> **TUJUAN TUGAS**
Tuliskan kembali bagian tulisan tentang Muslim di Eropa yang dibuka dengan kata-kata "Seperti yang dijelaskan" dan ditutup dengan "lahir di Eropa).". Ganti "berkelompok" dengan "bergerombol".

> **KUTIPAN TEKS**

Minggu, 22 Januari 2012

Muslim di Eropa

tulisan ini merupakan review dari tulisan Tariq Ramadhan yang berjudul The Culture Alternatif dalam bukunya Western Muslim and the future of Islam

Islam adalah sebuah agama, bukan budaya. Itu landasan utama yang mejadi pijakan pemikiran Tariq Ramadhan. Menurutnya jika kita memicarakan tentang Islam, maka pembicaraan tentang ketauhidan (iman) merupakan hal yang paling penting. Namun, Islam juga mengenal konsep multikulturalisme, artinya bahwa Islam sangat terbuka terhadap unsure-unsur eksternal selama tidak bertentangan dengan syariat keislaman. Sifat Islam yang terbuka ini mencerminkan bahwa Islam merupakan rahmatan li al-‘alamiin dan menghargai perbedaan. Hal inilah yang membedakan Islam sebagai agama dan Islam sebagi peradaban. Peradaban Islam (Islam civilization) lahir sebagai hasil dari kemampuan Islam berinteraksi secara universal dan prinsip fundamental tunggal yang terus dipertahankan dalam keberagaman akibat dari konteks cultural yang beragama. Oleh karena itu, untuk mengkaji tentang Islam, selain harus menekankan pada agama, juga harus mengetahui budaya masyarakat yang plural dalam Islam itu sendiri. Jadi apa perbedaan antara “muslim di barat” dan “muslim barat”?
Seperti yang dijelaskan di atas, Islam yang dijalankan oleh penganutnya selalu bersanding dengan budaya local yang mereka miliki. Inilah yang ada dalam diri para imigran muslim di Eropa. Mereka secara geografis berada di Eropa, akan tetapi pola dan cara hidup yang mereka jalani sesuai dengan budaya di daerah asal mereka. Mereka cenderung hidup berkelompok sesuai dengan komunitas mereka, misalnya kelompok Turki, al-Jazair, Maroko, dan lain-lain. Inilah yang membuat mereka merasa bukan sebagai orang Eropa, meskipun mereka adalah generasi kedua dan ketiga (muslim yang lahir di Eropa).

> **BAHAN YANG DIAMBIL**
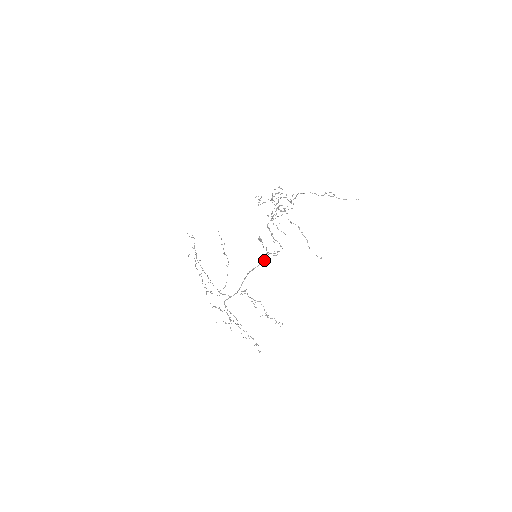
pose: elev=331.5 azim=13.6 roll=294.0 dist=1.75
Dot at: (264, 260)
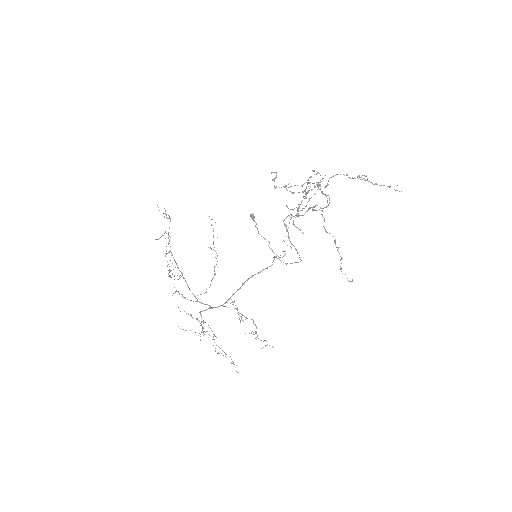
Dot at: occluded
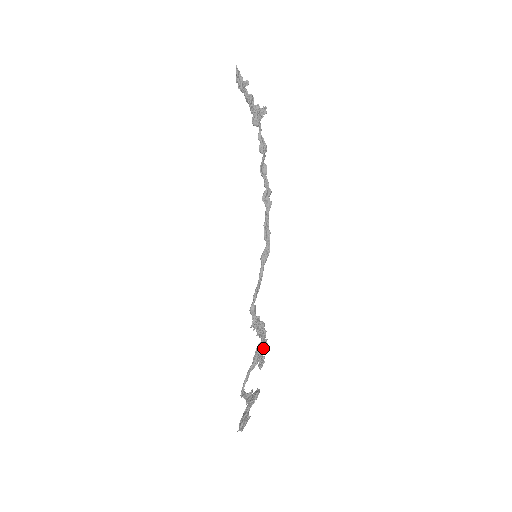
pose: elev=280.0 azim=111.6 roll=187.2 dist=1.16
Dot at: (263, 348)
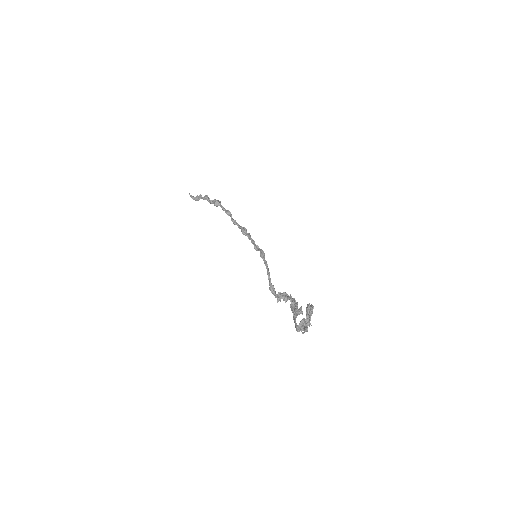
Dot at: (295, 303)
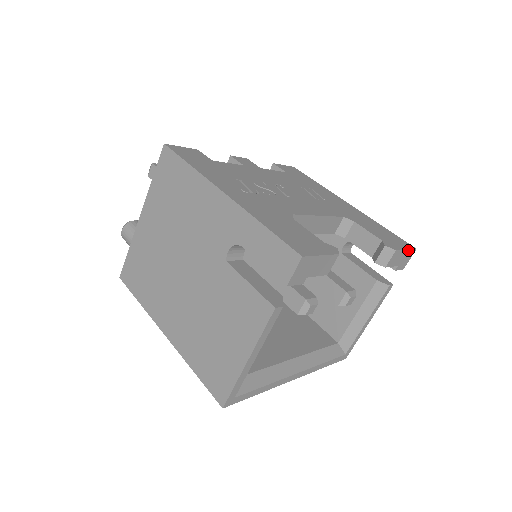
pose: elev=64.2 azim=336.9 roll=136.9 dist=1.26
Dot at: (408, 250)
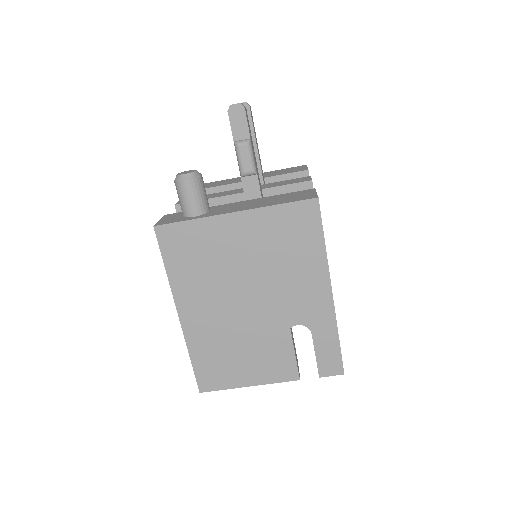
Dot at: occluded
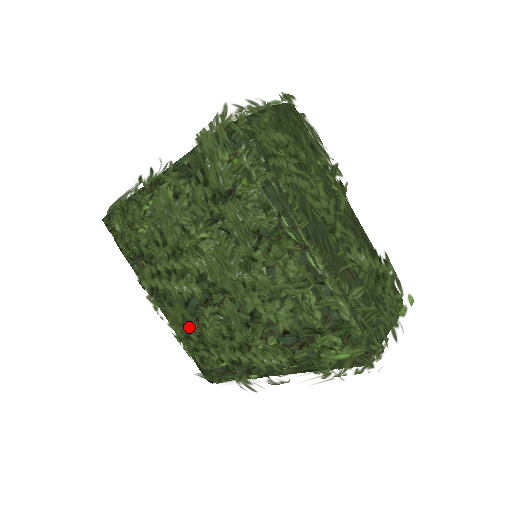
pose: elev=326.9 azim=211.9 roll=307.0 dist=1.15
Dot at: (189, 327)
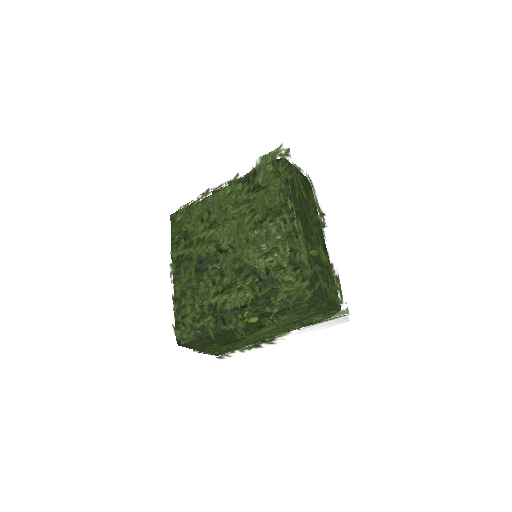
Dot at: (190, 284)
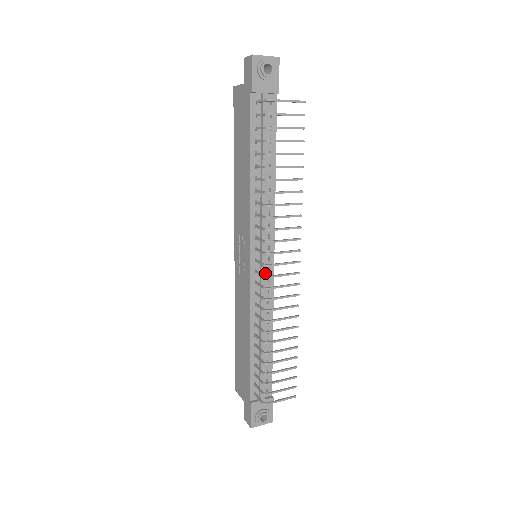
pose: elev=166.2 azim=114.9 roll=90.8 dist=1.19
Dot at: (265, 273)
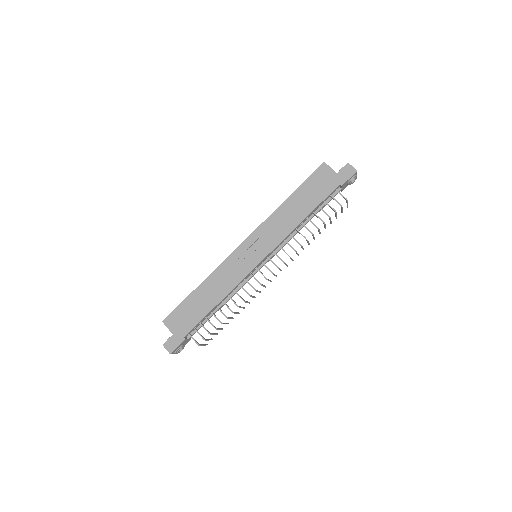
Dot at: occluded
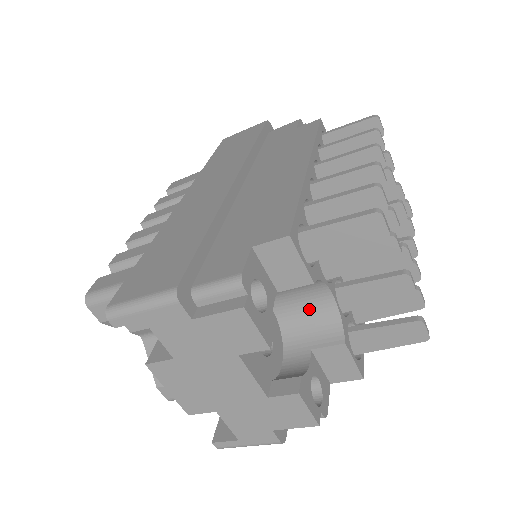
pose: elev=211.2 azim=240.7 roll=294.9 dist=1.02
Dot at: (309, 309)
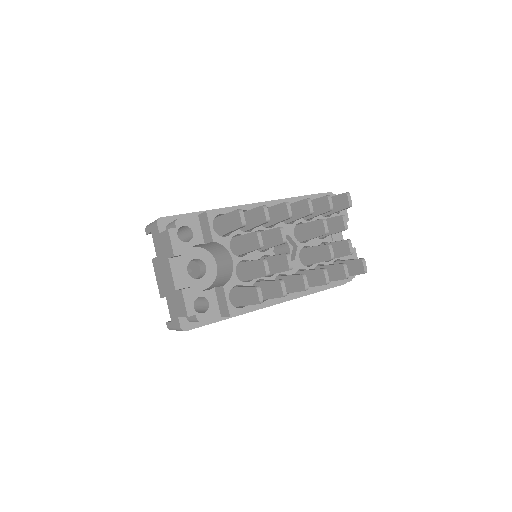
Dot at: (226, 268)
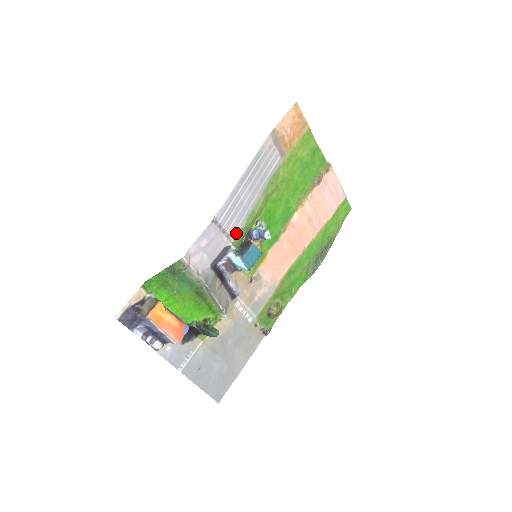
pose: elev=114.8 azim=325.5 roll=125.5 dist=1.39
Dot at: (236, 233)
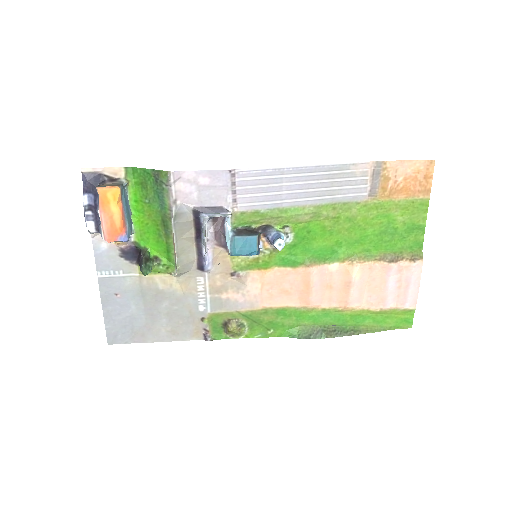
Dot at: (247, 208)
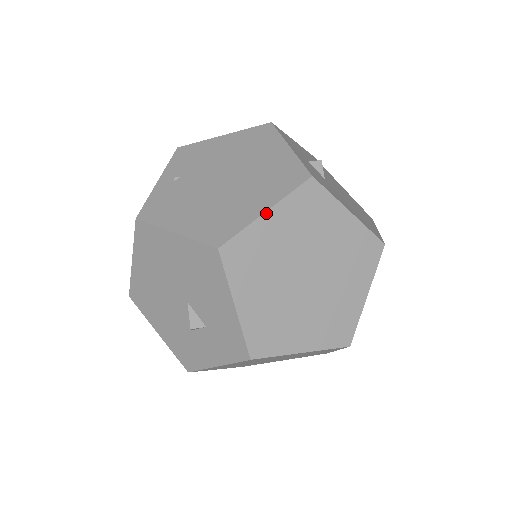
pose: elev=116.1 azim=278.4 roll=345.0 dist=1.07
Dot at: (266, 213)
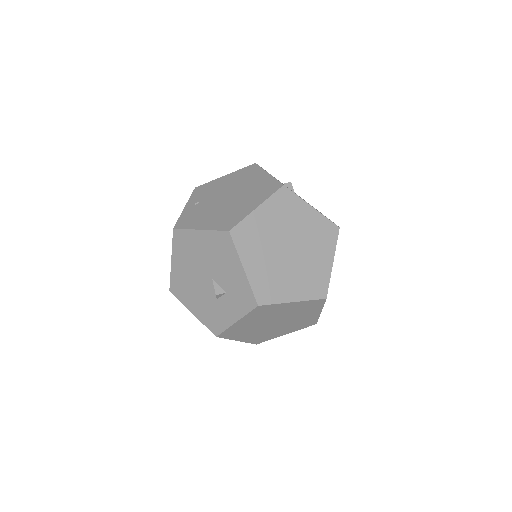
Dot at: (257, 208)
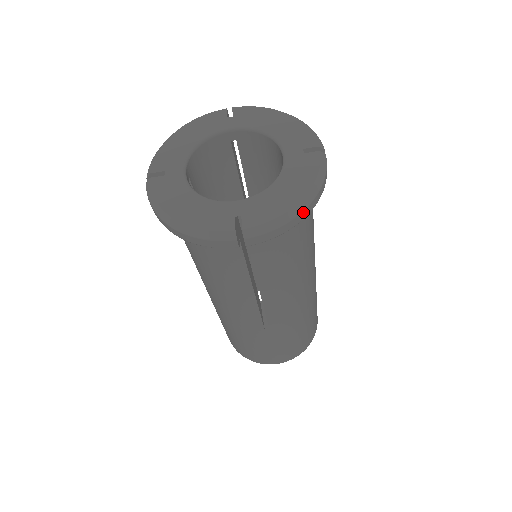
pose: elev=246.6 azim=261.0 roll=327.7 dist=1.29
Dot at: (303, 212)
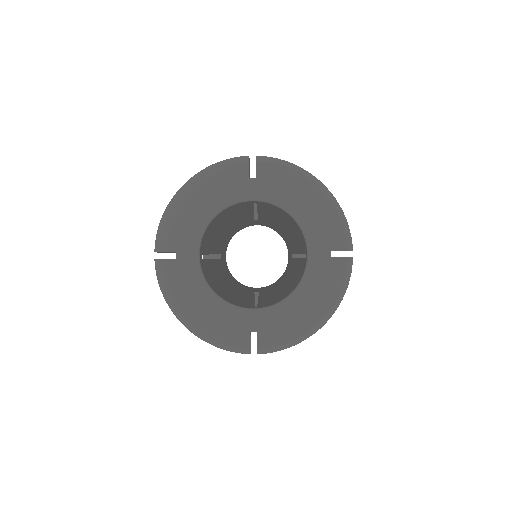
Dot at: (318, 329)
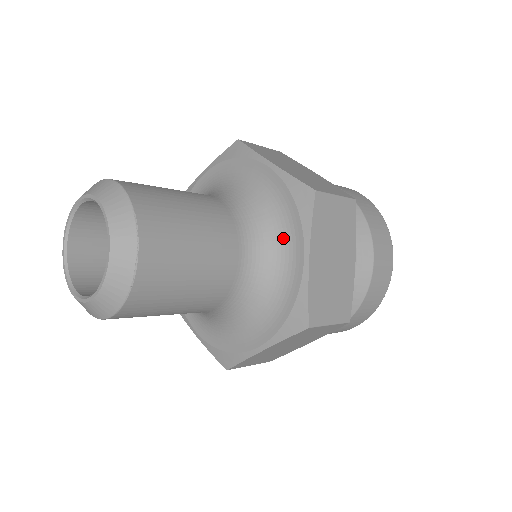
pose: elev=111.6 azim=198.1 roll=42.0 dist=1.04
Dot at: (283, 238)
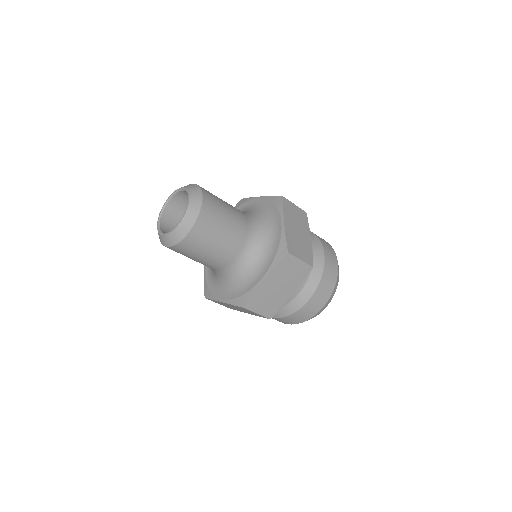
Dot at: (262, 262)
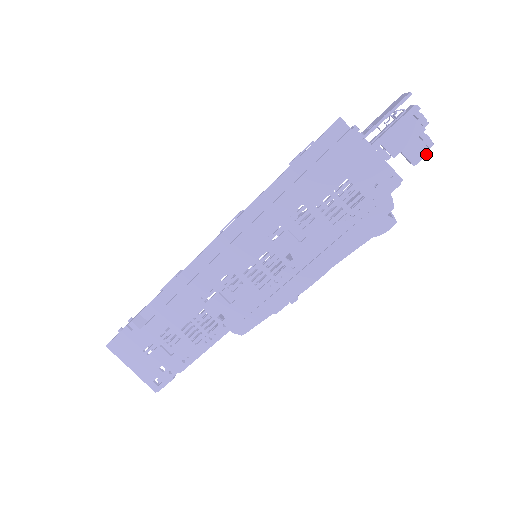
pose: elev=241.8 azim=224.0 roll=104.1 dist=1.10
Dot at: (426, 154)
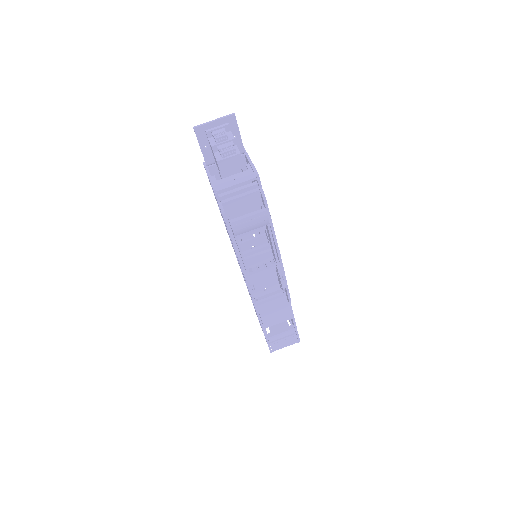
Dot at: (218, 165)
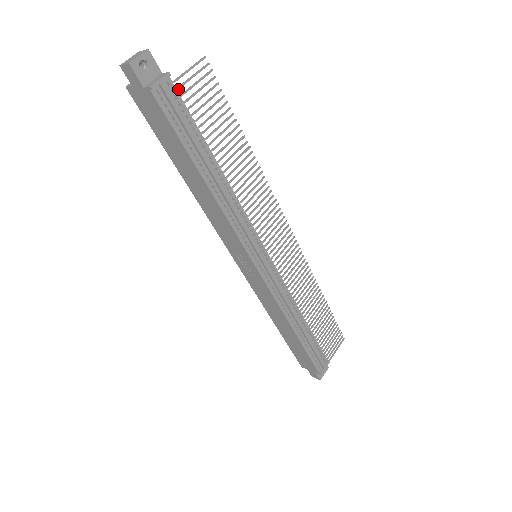
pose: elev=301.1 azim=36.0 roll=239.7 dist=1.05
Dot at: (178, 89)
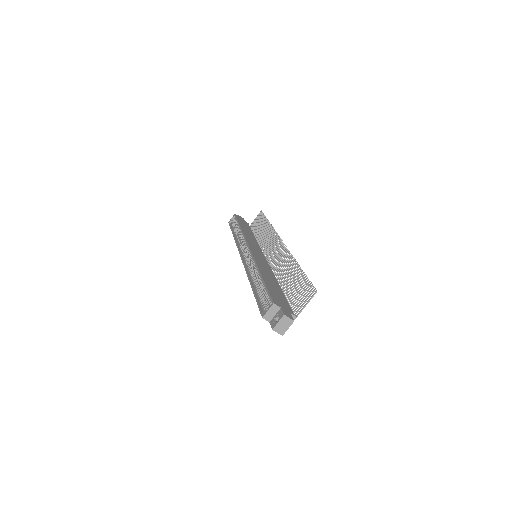
Dot at: occluded
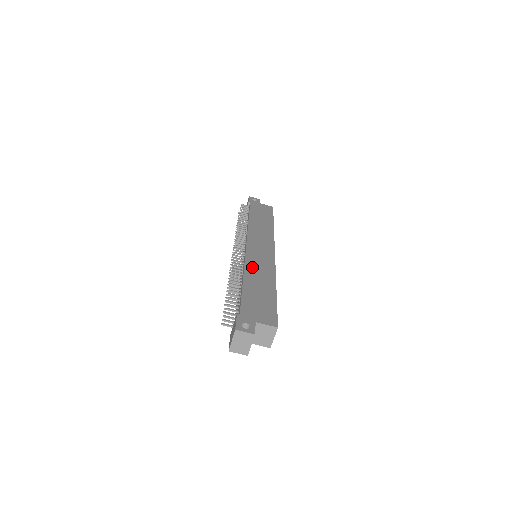
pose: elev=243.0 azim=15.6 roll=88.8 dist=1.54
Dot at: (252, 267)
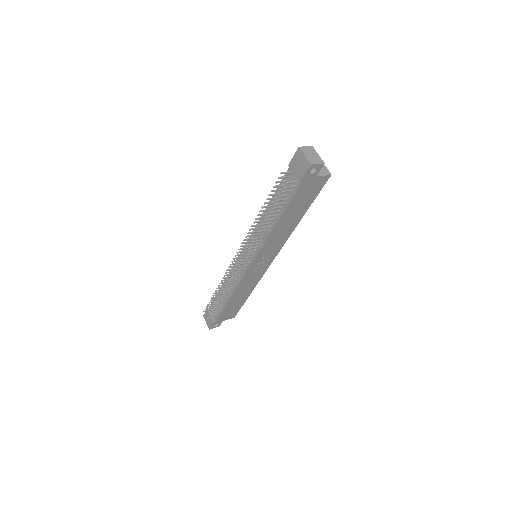
Dot at: occluded
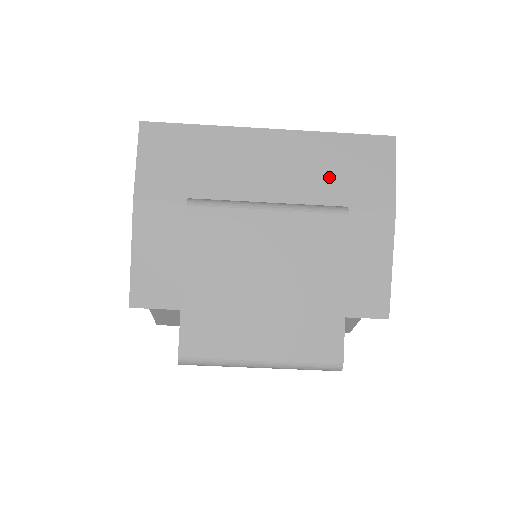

> **JAWABAN LATIHAN**
Seperti yang dijelaskan di atas, Islam yang dijalankan oleh penganutnya selalu bersanding dengan budaya local yang mereka miliki. Inilah yang ada dalam diri para imigran muslim di Eropa. Mereka secara geografis berada di Eropa, akan tetapi pola dan cara hidup yang mereka jalani sesuai dengan budaya di daerah asal mereka. Mereka cenderung hidup bergerombol sesuai dengan komunitas mereka, misalnya kelompok Turki, al-Jazair, Maroko, dan lain-lain. Inilah yang membuat mereka merasa bukan sebagai orang Eropa, meskipun mereka adalah generasi kedua dan ketiga (muslim yang lahir di Eropa).